Заслышав конский топот, лейб-медик встал, взял свечу и вышел в сени, точно желая кого-то встретить. На дворе тьма была кромешная; снег, ложась на раскисшую землю, тут же чернел. Но вдали над бором край неба, казалось, был озарен северным сиянием. То ликующий враг жег костры на холмах Фредрикстена.

Топот приблизился, и мимо пронеслись, неподвижные на фоне мелькавших конских ног, желтые курьерские лосины. Плетка щелкала, как пистолет.

– От наследного принца в Стокгольм! – пробурчал лейб-медик лейтенанту, который стоял в сенях за его спиной.

Снова застучали копыта, звякнула шпага, мелькнула и скрылась кожаная сумка на голубой шинели с желтыми пуговицами.
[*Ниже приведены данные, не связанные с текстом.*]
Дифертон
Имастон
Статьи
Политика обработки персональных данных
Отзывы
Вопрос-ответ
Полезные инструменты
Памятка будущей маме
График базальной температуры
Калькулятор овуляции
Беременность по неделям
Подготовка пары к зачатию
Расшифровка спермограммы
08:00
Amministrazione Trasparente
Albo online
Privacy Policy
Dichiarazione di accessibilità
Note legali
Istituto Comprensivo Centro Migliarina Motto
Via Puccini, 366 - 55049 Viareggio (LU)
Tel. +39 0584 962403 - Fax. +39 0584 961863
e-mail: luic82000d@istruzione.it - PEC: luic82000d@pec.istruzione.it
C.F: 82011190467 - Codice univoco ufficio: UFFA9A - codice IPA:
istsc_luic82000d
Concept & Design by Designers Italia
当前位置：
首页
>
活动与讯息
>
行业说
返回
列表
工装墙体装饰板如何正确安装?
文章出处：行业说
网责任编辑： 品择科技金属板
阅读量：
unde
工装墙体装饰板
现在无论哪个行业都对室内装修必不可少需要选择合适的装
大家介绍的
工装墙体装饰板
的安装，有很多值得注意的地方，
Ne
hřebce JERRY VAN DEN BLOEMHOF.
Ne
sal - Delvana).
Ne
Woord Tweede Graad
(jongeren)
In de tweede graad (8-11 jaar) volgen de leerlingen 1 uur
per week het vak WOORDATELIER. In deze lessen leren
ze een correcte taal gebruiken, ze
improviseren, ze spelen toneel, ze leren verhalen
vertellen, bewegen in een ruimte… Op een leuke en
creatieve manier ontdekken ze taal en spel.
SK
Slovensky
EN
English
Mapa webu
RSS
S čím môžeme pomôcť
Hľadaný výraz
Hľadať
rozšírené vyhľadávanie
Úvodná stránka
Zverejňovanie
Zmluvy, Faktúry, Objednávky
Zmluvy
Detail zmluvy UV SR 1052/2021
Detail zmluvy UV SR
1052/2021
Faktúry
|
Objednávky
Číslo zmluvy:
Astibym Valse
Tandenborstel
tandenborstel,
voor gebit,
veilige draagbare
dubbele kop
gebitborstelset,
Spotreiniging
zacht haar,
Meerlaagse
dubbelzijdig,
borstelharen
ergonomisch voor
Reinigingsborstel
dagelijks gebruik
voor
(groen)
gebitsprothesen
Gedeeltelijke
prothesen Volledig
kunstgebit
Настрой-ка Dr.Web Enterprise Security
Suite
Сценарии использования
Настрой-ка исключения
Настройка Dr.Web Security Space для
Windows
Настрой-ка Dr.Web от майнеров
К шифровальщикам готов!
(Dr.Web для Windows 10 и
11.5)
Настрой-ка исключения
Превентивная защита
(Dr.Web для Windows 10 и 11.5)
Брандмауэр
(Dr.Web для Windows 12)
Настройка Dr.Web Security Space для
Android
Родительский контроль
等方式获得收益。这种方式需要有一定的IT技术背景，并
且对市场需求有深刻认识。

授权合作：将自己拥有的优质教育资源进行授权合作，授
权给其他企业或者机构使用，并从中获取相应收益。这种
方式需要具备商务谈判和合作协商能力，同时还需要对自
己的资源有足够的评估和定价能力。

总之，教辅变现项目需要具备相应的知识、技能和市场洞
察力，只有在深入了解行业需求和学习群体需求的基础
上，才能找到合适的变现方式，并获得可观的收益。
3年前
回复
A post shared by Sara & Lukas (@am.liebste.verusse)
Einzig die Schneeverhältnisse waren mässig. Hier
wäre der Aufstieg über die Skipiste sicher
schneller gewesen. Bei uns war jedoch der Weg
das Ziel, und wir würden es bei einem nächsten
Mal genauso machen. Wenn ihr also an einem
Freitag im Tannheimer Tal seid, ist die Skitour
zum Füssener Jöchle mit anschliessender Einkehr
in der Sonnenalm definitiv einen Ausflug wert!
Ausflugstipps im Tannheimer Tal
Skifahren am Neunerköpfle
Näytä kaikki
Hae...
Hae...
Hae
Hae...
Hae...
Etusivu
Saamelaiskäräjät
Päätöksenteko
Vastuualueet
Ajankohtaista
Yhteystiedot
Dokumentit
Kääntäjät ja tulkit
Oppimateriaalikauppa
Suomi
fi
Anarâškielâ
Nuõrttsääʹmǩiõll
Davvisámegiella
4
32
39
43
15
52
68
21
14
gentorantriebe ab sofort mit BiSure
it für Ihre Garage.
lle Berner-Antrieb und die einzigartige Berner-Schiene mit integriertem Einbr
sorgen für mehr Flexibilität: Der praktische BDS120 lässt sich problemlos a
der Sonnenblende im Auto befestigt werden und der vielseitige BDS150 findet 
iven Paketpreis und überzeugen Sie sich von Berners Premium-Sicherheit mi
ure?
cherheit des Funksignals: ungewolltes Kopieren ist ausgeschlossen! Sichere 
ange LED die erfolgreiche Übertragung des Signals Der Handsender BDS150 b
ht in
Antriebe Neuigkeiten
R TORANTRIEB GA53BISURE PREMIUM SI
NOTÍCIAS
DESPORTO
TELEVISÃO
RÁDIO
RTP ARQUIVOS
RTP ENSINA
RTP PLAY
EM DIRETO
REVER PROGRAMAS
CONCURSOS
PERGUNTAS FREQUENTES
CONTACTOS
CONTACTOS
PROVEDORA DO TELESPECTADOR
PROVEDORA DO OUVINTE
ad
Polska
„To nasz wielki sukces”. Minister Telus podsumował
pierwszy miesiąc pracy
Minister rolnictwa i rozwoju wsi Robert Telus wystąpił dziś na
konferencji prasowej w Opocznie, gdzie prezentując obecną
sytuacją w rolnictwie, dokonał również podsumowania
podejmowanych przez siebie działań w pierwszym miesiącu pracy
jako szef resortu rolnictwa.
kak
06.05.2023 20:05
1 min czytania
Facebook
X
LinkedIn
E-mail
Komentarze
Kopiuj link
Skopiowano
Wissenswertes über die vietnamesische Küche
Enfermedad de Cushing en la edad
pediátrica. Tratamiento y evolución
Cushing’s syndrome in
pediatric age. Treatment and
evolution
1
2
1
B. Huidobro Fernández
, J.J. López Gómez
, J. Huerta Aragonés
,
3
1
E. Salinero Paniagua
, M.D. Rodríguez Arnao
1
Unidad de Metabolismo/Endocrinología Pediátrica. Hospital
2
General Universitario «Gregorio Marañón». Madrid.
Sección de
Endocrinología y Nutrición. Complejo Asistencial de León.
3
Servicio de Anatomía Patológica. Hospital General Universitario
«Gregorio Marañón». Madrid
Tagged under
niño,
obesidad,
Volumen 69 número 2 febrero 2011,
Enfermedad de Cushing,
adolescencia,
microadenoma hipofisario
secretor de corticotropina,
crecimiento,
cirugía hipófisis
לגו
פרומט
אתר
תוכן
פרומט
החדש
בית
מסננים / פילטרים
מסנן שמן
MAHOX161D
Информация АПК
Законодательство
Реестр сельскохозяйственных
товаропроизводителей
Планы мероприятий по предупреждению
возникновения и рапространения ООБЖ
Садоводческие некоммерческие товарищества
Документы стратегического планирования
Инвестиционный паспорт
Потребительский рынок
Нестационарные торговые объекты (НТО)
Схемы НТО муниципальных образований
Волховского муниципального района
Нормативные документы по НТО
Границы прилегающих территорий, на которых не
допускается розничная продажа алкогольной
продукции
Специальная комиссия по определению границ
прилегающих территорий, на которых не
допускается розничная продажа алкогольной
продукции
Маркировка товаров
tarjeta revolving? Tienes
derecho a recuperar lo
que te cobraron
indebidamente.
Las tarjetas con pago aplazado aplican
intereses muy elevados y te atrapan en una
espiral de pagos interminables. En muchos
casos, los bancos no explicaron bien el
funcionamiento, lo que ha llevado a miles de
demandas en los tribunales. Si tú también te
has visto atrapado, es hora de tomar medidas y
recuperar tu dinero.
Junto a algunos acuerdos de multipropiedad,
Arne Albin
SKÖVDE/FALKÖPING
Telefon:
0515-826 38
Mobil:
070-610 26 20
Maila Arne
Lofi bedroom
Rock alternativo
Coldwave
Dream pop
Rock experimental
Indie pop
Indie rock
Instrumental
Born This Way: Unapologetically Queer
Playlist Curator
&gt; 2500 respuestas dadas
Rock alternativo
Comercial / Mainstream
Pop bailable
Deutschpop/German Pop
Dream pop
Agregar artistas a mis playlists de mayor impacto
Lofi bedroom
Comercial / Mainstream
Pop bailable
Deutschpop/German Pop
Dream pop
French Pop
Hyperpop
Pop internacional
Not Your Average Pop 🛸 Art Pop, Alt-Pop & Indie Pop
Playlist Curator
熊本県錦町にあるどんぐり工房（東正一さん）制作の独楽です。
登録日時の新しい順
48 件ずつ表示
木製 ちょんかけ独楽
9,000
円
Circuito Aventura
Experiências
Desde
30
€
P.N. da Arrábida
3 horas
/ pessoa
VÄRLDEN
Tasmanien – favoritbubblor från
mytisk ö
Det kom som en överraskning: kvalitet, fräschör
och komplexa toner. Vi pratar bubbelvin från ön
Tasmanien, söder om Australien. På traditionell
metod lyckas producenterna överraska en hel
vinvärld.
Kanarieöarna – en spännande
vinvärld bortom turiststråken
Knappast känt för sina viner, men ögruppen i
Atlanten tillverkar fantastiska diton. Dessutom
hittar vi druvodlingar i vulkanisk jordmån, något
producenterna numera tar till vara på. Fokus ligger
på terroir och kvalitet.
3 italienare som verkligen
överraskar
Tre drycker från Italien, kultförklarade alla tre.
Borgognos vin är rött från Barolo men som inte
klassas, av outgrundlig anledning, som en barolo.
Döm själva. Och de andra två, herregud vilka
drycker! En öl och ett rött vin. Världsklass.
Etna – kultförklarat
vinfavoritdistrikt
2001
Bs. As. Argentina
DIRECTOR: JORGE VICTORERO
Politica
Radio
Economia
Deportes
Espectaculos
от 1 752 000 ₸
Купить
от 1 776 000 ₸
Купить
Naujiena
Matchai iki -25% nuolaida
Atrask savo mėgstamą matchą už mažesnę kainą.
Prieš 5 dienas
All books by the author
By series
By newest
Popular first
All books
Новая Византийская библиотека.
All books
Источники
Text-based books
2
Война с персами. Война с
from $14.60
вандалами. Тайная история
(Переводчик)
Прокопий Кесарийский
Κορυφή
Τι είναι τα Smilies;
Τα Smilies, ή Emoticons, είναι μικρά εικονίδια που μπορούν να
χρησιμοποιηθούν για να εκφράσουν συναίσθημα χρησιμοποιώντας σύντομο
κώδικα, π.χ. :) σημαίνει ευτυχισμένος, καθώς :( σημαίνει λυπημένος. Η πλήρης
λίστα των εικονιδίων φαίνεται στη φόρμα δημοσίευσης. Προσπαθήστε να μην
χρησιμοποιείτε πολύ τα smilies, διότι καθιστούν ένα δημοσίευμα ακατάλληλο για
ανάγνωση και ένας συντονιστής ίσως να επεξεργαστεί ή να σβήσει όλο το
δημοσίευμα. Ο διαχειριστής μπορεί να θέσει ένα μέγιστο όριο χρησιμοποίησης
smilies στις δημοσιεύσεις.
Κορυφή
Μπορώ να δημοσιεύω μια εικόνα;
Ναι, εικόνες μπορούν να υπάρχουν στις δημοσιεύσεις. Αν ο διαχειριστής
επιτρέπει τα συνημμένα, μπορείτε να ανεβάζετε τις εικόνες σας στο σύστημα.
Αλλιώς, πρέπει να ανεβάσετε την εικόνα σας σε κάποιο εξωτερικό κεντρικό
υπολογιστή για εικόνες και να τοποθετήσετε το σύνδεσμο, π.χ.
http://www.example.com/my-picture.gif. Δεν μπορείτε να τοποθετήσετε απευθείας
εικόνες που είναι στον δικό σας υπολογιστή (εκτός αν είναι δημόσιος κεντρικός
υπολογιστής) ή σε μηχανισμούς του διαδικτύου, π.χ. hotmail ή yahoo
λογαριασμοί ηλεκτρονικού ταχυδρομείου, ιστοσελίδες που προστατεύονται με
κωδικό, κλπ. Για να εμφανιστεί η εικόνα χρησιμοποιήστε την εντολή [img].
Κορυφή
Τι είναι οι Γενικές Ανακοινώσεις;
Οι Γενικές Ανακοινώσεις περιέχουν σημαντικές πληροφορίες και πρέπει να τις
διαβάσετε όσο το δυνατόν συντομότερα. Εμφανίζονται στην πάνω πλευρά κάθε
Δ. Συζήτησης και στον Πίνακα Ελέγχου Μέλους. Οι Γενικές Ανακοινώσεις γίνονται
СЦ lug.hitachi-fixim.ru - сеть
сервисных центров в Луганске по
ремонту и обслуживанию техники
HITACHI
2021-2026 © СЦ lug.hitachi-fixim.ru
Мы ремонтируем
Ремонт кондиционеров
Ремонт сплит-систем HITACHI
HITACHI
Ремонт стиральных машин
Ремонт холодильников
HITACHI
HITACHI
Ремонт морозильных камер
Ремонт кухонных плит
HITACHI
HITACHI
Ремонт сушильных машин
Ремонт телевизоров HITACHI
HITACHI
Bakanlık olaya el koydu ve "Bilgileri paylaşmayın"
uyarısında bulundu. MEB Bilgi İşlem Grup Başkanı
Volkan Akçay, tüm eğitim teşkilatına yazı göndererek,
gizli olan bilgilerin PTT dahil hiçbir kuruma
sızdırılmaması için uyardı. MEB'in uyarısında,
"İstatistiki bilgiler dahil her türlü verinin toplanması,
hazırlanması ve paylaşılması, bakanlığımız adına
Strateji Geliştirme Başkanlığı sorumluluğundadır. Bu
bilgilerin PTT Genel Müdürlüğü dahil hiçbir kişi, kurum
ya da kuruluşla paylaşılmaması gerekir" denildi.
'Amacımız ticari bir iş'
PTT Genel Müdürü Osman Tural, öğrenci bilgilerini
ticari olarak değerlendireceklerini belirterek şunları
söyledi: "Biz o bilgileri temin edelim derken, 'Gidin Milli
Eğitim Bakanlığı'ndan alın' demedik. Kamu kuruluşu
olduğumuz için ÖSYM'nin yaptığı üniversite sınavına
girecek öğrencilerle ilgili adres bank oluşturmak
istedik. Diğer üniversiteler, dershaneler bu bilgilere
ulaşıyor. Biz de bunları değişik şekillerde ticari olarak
– Бьюсь об заклад, это Гольштейнец – спешит в Уддеваллу! Сейчас следом поскачет еще кто-нибудь, как пить дать! Ну вот! Да не один!

Три развевающихся черных плаща, словно паруса, пролетели мимо; трижды две телохранительских шпаги промелькнули следом.

– Гусары смерти, в Стрёмстад спешат, за Герцем, не будь я Нойман. Кто-то должен умереть за народ, им мало Его – на Него они не посмели руку поднять, даже прах тронуть не смеют. А разве это справедливо? Да-а, немало мы повидали и еще того больше увидим! Такие времена наступают, лейтенант Карлберг, такие времена…

– Всегда наступали какие-то времена, господин лейб-медик, и всегда стремились воскрешать мертвых, сколько бы их ни поносили при жизни. Но только на сей раз как бы…

– Что такое! – Лейб-медик повысил голос, но тут же приумолк, словно передумал.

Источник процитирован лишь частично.